Info given:With a random sample of 9 men. let X denote the number of men with head circumference larger than 57.8cm. the normal mean=56cm and standard dev=1.8cm.

So this is a binomal dis-

they ask;
For X, calculate pr(X=2)?

second part,
Let X denote the number of men with HC larger than 57.8cm in a random sample of size 100. Use normal Aprrox to calculate Pr(X<20)?

To calculate the probability Pr(X=2) for the first part, we need to use the binomial distribution formula. The binomial distribution describes the probability of getting a certain number of successes (in this case, men with head circumference larger than 57.8cm) given a fixed number of trials (the sample size) and a known probability of success.

In this case, X follows a binomial distribution with parameters n = 9 (sample size) and p = Pr(head circumference > 57.8cm). Since the mean and standard deviation are given, we can assume that the distribution is approximately normal.

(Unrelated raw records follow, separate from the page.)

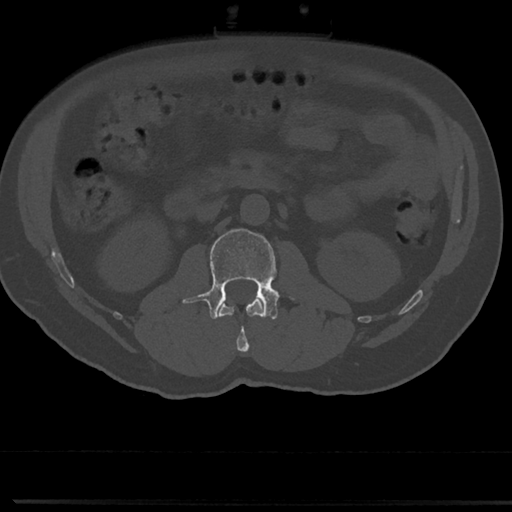
CT including the spine, one axial slice. Position 33 of 817 along the scan axis. Reconstruction kernel Br40s/3. Bone window (W 1800 / L 400 HU). 0.5 mm slice thickness. 512 × 512 image matrix, field of view 355 × 355 mm. Male patient, age 61 years. From the clinical record (not read from this slice): primary cancer: prostate.
Annotated regions visible in this slice (semi-automatically segmented with operator editing):
- L1 vertebra: bounding box <219,298,263,354> (left, top, right, bottom; pixels)
- L2 vertebra: <191,228,278,319>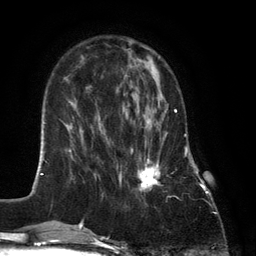
Breast MRI (dynamic contrast-enhanced), one axial slice. Position 41 of 134 along the scan axis. Cropped to one breast. Dynamic contrast-enhanced series, time point 2 of 6 at this slice position (early post-contrast). 3 T. TE 2.8 ms, TR 7.3 ms. 1.2 mm slice thickness. 256 × 256 image matrix, field of view 180 × 180 mm. Female patient.
Annotated regions visible in this slice (semi-automatically segmented with operator editing):
- enhancing-tissue mask used for the functional tumour volume (all voxels passing the contrast-enhancement thresholds inside the analysis volume; usually the tumour): bounding box [x1, y1, x2, y2] px = [131, 88, 177, 191]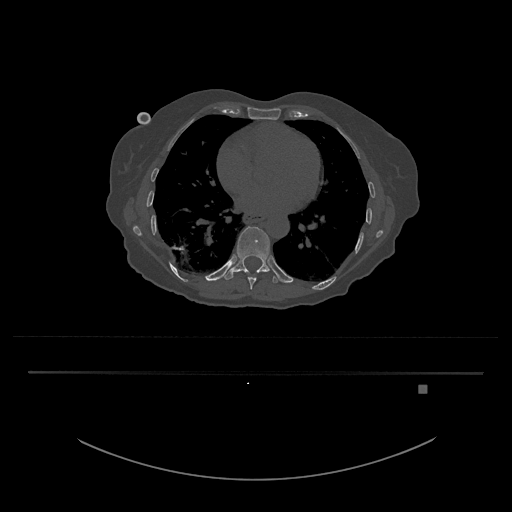
CT including the spine, one axial slice. Position 732 of 797 along the scan axis. Reconstruction kernel Br40s/3. Bone window (W 1800 / L 400 HU). 0.5 mm slice thickness. 512 × 512 image matrix, field of view 500 × 500 mm. Female patient, age 57 years. Case-level facts recorded for this patient, not image findings: primary cancer: cervical.
Structures marked on this image (semi-automatic segmentation, software-assisted and operator-edited):
- T10 vertebra: bounding box [x1, y1, x2, y2] px = [223, 227, 282, 283]
- T9 vertebra: [248, 277, 256, 289]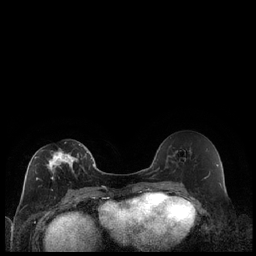
Breast MRI (dynamic contrast-enhanced), one axial slice; position 102 of 240 along the scan axis; dynamic contrast-enhanced series, time point 2 of 7 at this slice position (early post-contrast); 1.5 T; TE 1.9 ms, TR 4.2 ms; 0.8 mm slice thickness; 256 × 256 image matrix, field of view 320 × 320 mm. Female patient.
Structures marked on this image (semi-automatically segmented with operator editing):
- enhancing-tissue mask used for the functional tumour volume (all voxels passing the contrast-enhancement thresholds inside the analysis volume; usually the tumour): bounding box [x1, y1, x2, y2] px = [35, 144, 88, 189]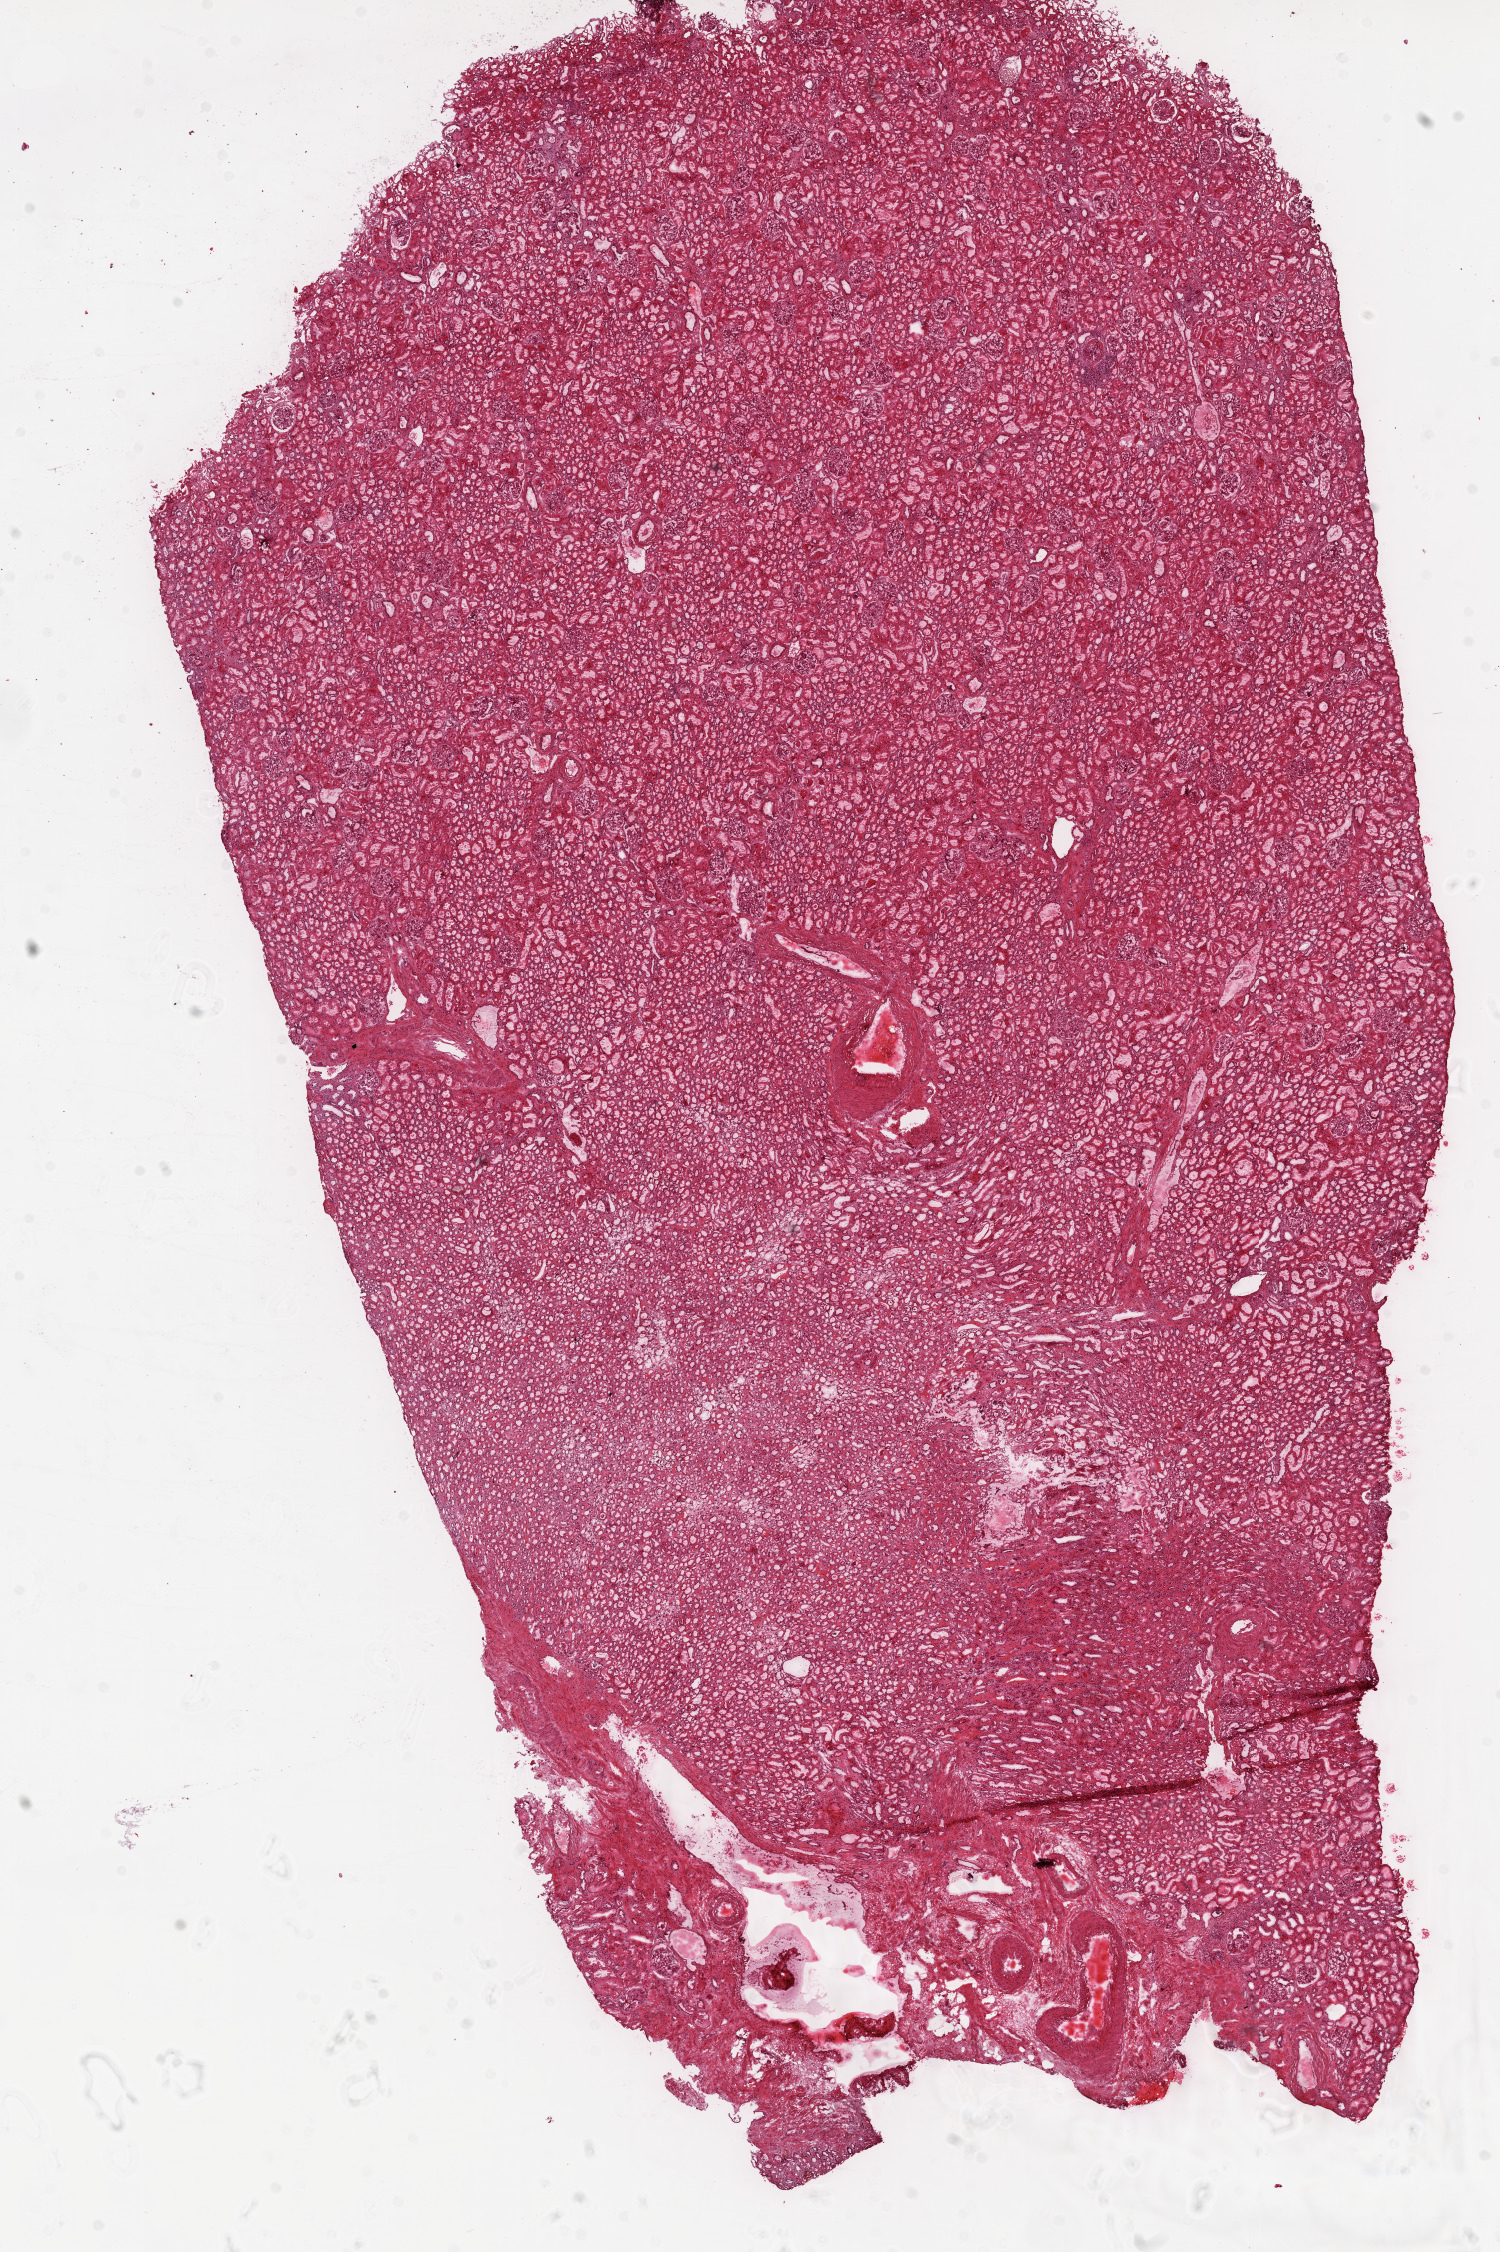
Digitized H&E-stained tissue section (whole slide) — low-resolution overview of the scanned area, about 12.0 x 18.1 mm, frozen section from the top of the tissue portion, solid tissue normal (non-tumour tissue) sample from the kidney. Male, age 72 years at initial diagnosis.
This section: solid tissue normal sample (biorepository sample class). Patient diagnosis: Clear cell adenocarcinoma, NOS.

To find p, we need to convert the head circumference cutoff value into a z-score using the given mean and standard deviation.

z = (x - μ) / σ
where x is the cutoff value, μ is the mean, and σ is the standard deviation.

In this case, z = (57.8 - 56) / 1.8 ≈ 0.7778.

Next, we need to find the probability of obtaining exactly 2 successes (men with head circumference larger than 57.8cm) out of 9 trials. We can use the binomial distribution formula:

Pr(X=k) = C(n, k) * p^k * (1-p)^(n-k)
where C(n, k) is the binomial coefficient (n choose k), p is the probability of success, and k is the number of successes.

Plugging in the values, we get:
Pr(X=2) = C(9, 2) * p^2 * (1-p)^(9-2)

The binomial coefficient C(9, 2) is calculated as:
C(9, 2) = 9! / (2!(9-2)!) = 9! / (2! * 7!) = 36.

Let's calculate p^2 * (1-p)^(9-2) next. Substituting the z-score value into the formula, we have:
p^2 * (1-p)^(9-2) ≈ (0.7778)^2 * (1-0.7778)^(9-2)

Evaluating this expression, we get:
(0.7778)^2 * (1-0.7778)^(9-2) ≈ 0.1481.

Finally, multiplying this with the binomial coefficient, we get:
Pr(X=2) ≈ 36 * 0.1481 ≈ 5.332.

Therefore, the probability Pr(X=2) is approximately 5.332.

For the second part, we are asked to use a normal approximation to calculate Pr(X<20), where X represents the number of men with head circumference larger than 57.8cm in a random sample of size 100.

Since the sample size is large (n = 100), according to the Central Limit Theorem, the binomial distribution can be approximated by a normal distribution with parameters μ = np and σ = sqrt(np(1-p)), where p is the probability of success.

Using the given p, we can calculate the mean and standard deviation of the normal distribution as:
μ = 100 * p
σ = sqrt(100 * p * (1-p))

To find Pr(X<20), we need to convert this into a z-score using the z-score formula:
z = (x - μ) / σ,
where x is the value of interest (in this case, 20).

Plugging in the values, we have:
z = (20 - μ) / σ.

Since we have the mean μ and standard deviation σ, we can calculate the z-score using this formula.

Finally, we can use a standard normal distribution table or software to find the probability Pr(Z < z), where Z is a standard normal random variable with mean 0 and standard deviation 1.

By looking up the corresponding z-score in the standard normal distribution table or using software, we can find Pr(Z < z). This would give us the desired probability Pr(X<20) using the normal approximation.

Note: In both parts, it is important to keep in mind that the normal approximation is an approximation and may not be as accurate as the exact binomial distribution, especially for small sample sizes.